Geburtshilfe Frauenheilkd 2019; 79(01): 97
DOI: 10.1055/s-0038-1676889
Wissenschaftliche Sitzung am 19.09.2018
Georg Thieme Verlag KG Stuttgart · New York

Palliative Versorgung von Frühgeborenen an der Grenze der Lebensfähigkeit

L Garten
1   Klinik für Neonatologie Charité Universitätsmedizin
› Author Affiliations
Further Information

Publication History

Publication Date:
17 January 2019 (online)

 

Eine bedeutende Subpopulation unter Neugeborenen, die nach primärer Palliativversorgung bereits im Geburtsraum versterben, sind extrem unreife Frühgeborenen an der Grenze der Lebensfähigkeit (Gestationsalter 22 0/7 bis 23 6/7 SSW nach Definition AWMF Leitlinie 024 – 019).
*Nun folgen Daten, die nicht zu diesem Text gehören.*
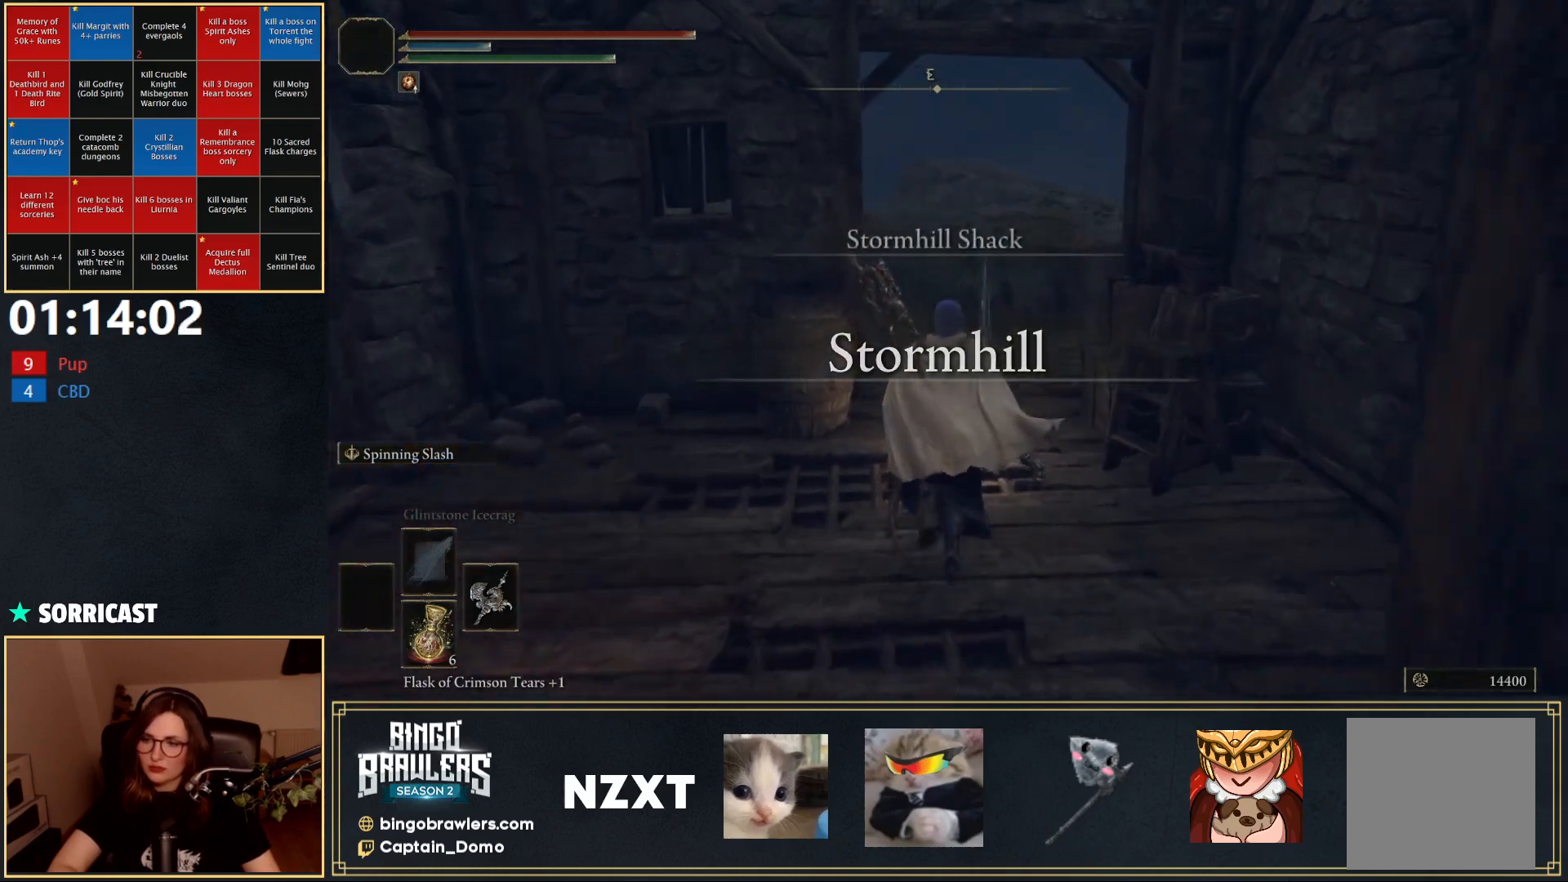
{"buttons": ["Y"], "left_stick": "center", "right_stick": "center", "events": [[67, "Y", "down"], [117, "Y", "up"], [200, "Y", "down"], [233, "left_stick", "center"], [267, "Y", "up"], [333, "Y", "down"], [417, "Y", "up"], [467, "Y", "down"]]}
Droht eine Frühgeburt an der Grenze der Lebensfähigkeit, obliegt es nach aktueller AWFM Leitlinie den Eltern, sich nach ausführlicher Aufklärung für den postnatalen Einsatz lebenserhaltender Maßnahmen oder für eine primäre, postnatale Palliativversorgung ihres Kindes zu entscheiden. Folgende Aspekte werden von betroffenen Eltern als essentiell für eine gelungene Palliativbetreuung genannt:

  • Gewährleistung einer multiprofessionellen und kontinuierlichen Betreuung der Betroffenen

  • offene, empathische und sich am Bedarf der Eltern orientierende Informationsvermittlung

  • sorgfältige und interdisziplinär geführte Planung der Geburt und der postnatalen Versorgung des Kindes – diese Planung sollte im besten Interesse des Kindes und unter Berücksichtigung der Wertvorstellungen, Wünsche und Bedürfnisse der Eltern erfolgen

  • genaue Koordination aller in die Betreuung involvierten Behandler sowie der medizinischen und pflegerischen Abläufe

  • adäquate Symptomkontrolle in der Sterbephase für das Neugeborene

  • Schaffen wertvoller Erinnerungen für die betroffene Familie

  • Trauerbegleitung der früh verwaisten Eltern.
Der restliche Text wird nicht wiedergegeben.